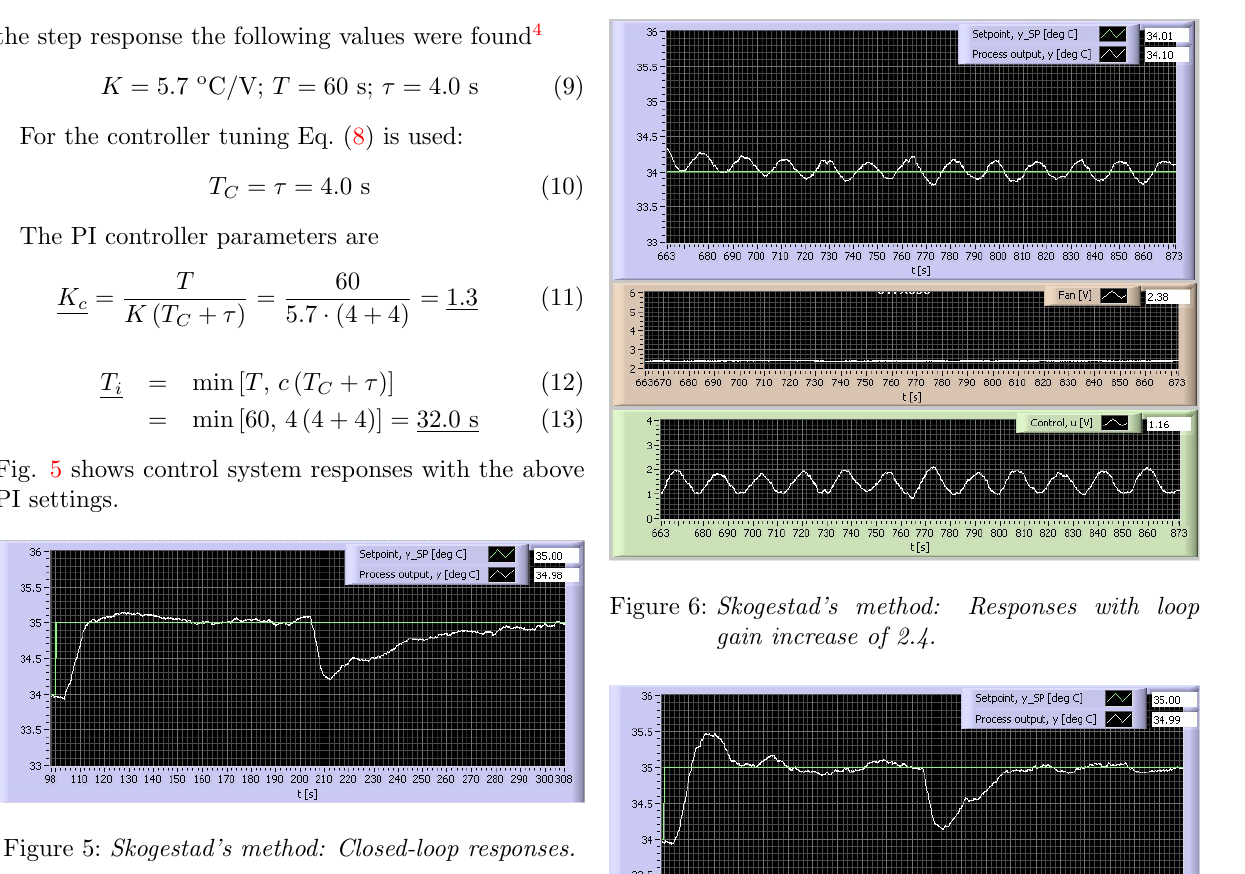
Figure 7: Skogestad’s method: Closed-loop responses with c = 2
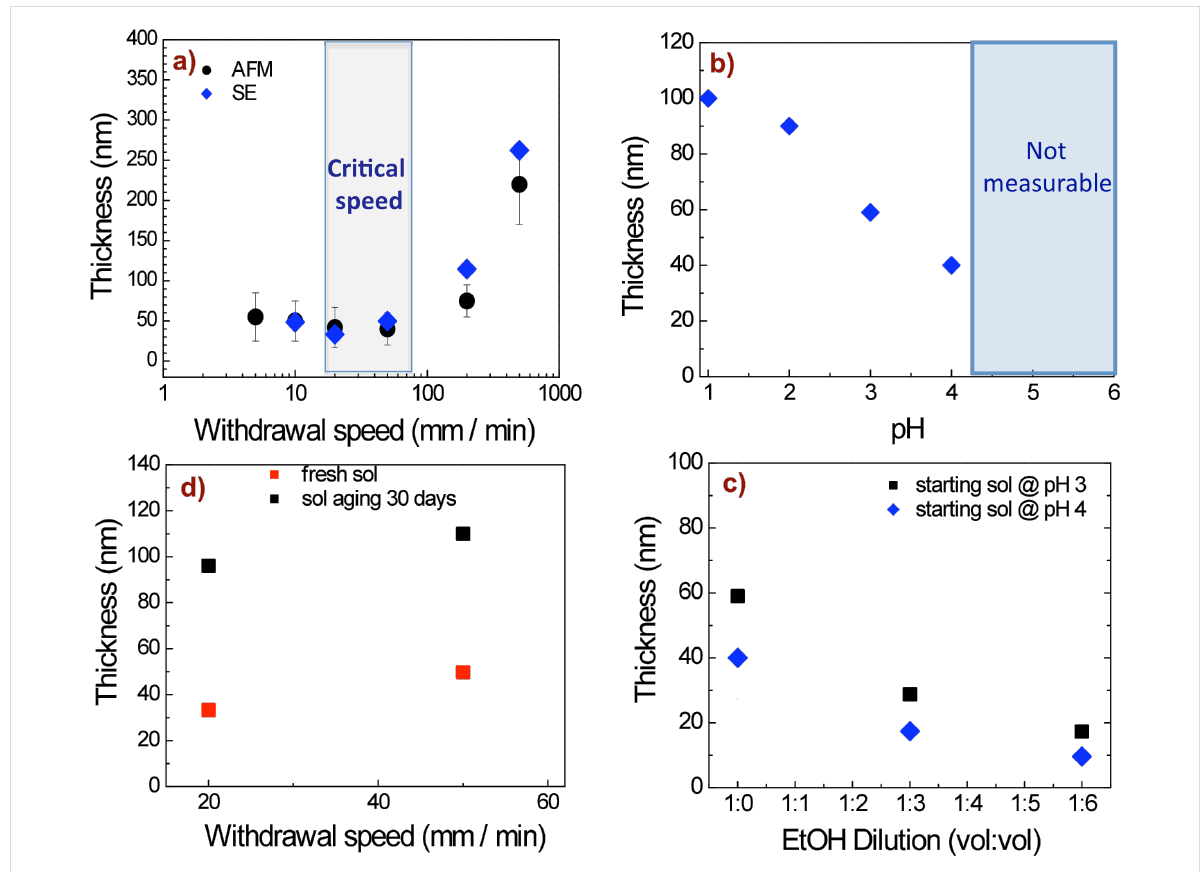
Figure 1: (a) Film thickness as a function of withdrawal speed for a sol of pH ≈ 4 and few days of aging, comparing results from both AFM and SE measurements. (b) Plot of the thickness versus starting pH value obtained at a withdrawal speed of 50 mm/min. (c) Plot of the thickness versus EtOH dilution at a withdrawal speed of 50 mm/min. (d) Plot of the thickness of a film prepared from fresh sol (starting pH ≈ 4) and from sol after 30 days.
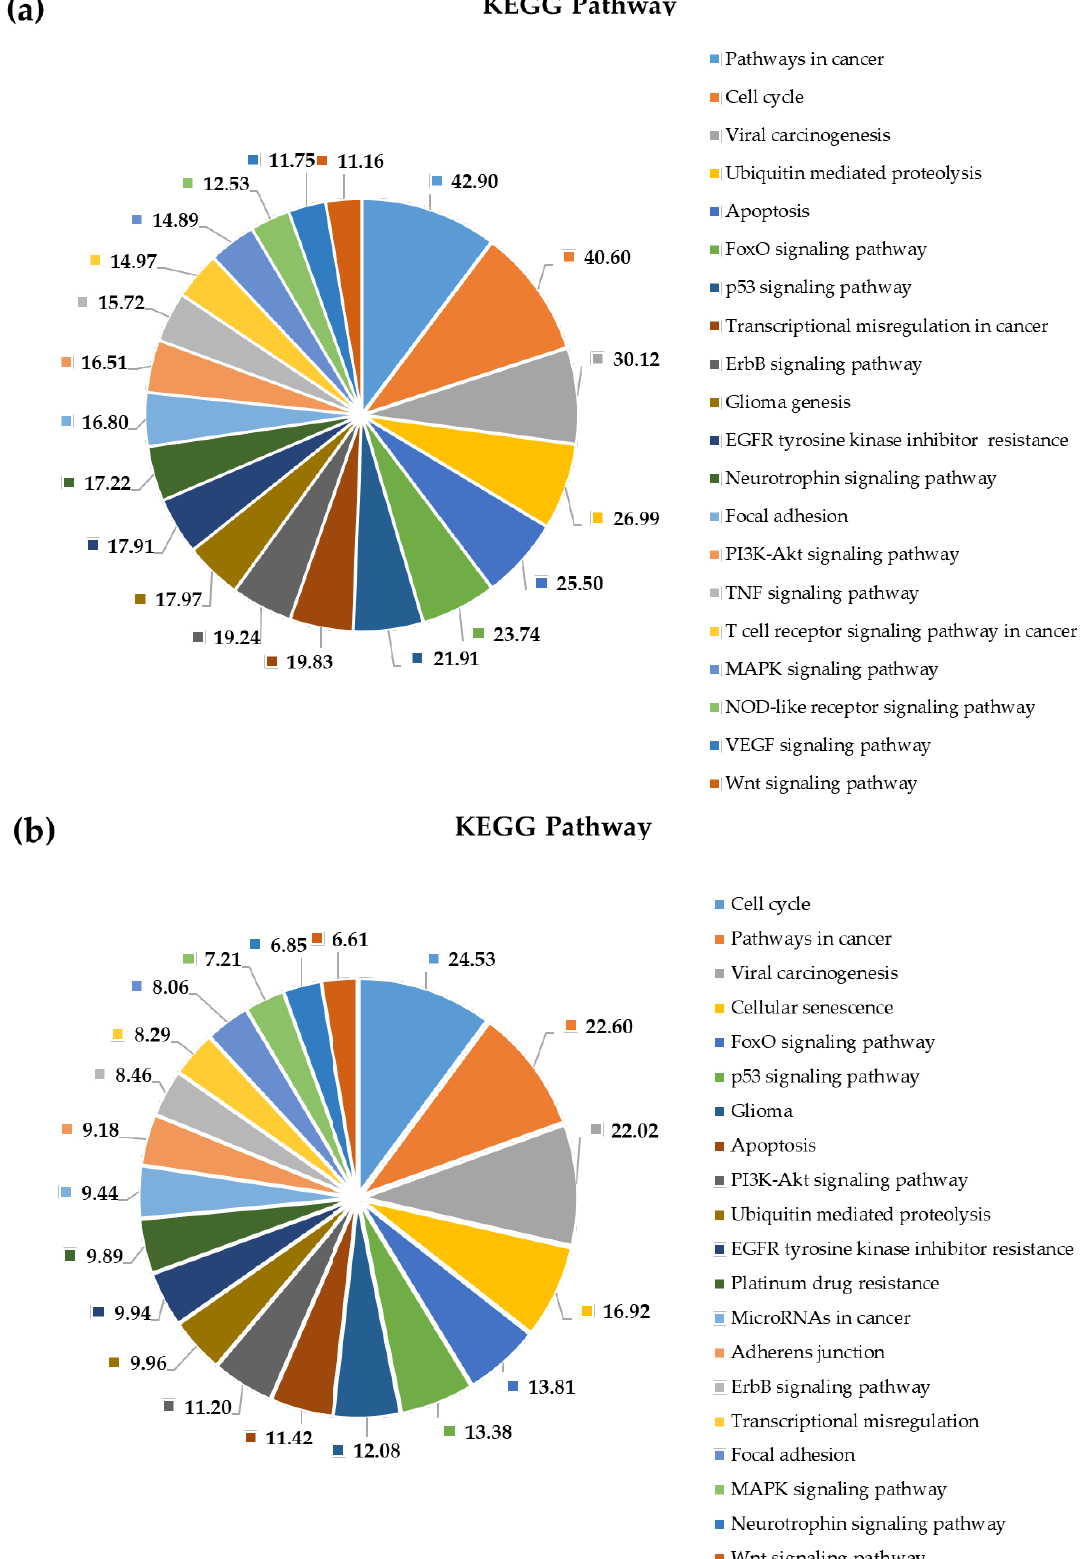
Figure 9. GO molecular function – based general ( a ) and cortex-specific ( b ) functional enrichment annotation of all target genes of differentially expressed miRNAs applying the NetworkAnalyst tool. Significance of the selected (?) pathways are characterized by their FDR values shown inside the chart sections.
━━━━━━━━━━━━━━━━
TASK DETAILS:
Repeat the listing in full and exactly. Leave any pictures out.

SOLUTION:
Figure 7: Skogestad’s method: Closed-loop responses with c = 2
Figure 1: (a) Film thickness as a function of withdrawal speed for a sol of pH ≈ 4 and few days of aging, comparing results from both AFM and SE measurements. (b) Plot of the thickness versus starting pH value obtained at a withdrawal speed of 50 mm/min. (c) Plot of the thickness versus EtOH dilution at a withdrawal speed of 50 mm/min. (d) Plot of the thickness of a film prepared from fresh sol (starting pH ≈ 4) and from sol after 30 days.
Figure 9. GO molecular function – based general ( a ) and cortex-specific ( b ) functional enrichment annotation of all target genes of differentially expressed miRNAs applying the NetworkAnalyst tool. Significance of the selected (?) pathways are characterized by their FDR values shown inside the chart sections.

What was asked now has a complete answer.